## Your goal
Write each entry out again verbatim, pictures excluded.

## Exercise data
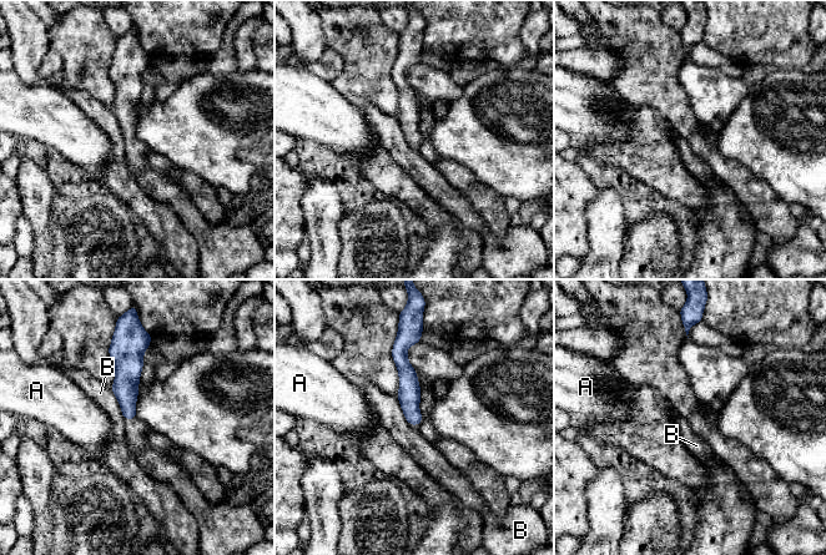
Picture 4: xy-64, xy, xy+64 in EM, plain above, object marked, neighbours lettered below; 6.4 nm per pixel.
skip()
120 nm wide; B touches over 220 nm; A and B are other cells; none of them fits

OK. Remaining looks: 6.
show(3d, 4 µm, picture 1, (237, 215))

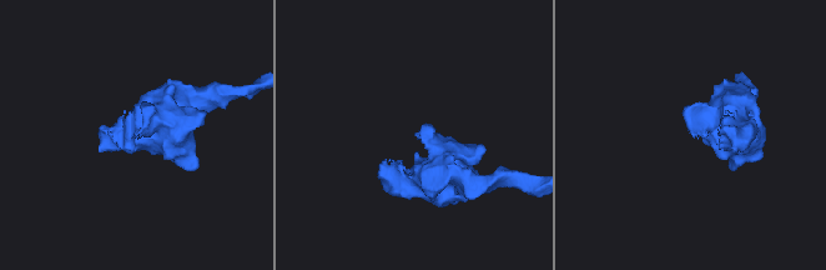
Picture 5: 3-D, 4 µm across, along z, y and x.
show(em, yz, step 16, tint, picture 5, (418, 134))

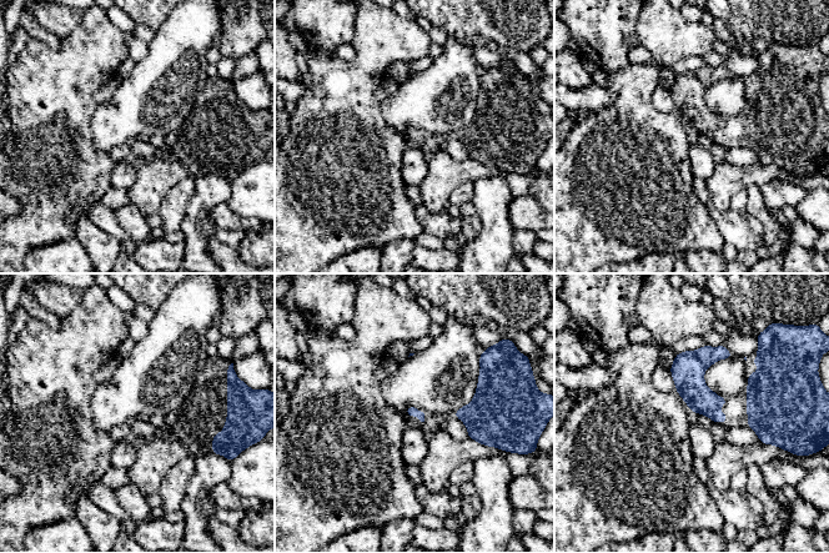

## Response to the exercise
Picture 4: xy-64, xy, xy+64 in EM, plain above, object marked, neighbours lettered below; 6.4 nm per pixel.
skip()
120 nm wide; B touches over 220 nm; A and B are other cells; none of them fits

OK. Remaining looks: 6.
show(3d, 4 µm, picture 1, (237, 215))

Picture 5: 3-D, 4 µm across, along z, y and x.
show(em, yz, step 16, tint, picture 5, (418, 134))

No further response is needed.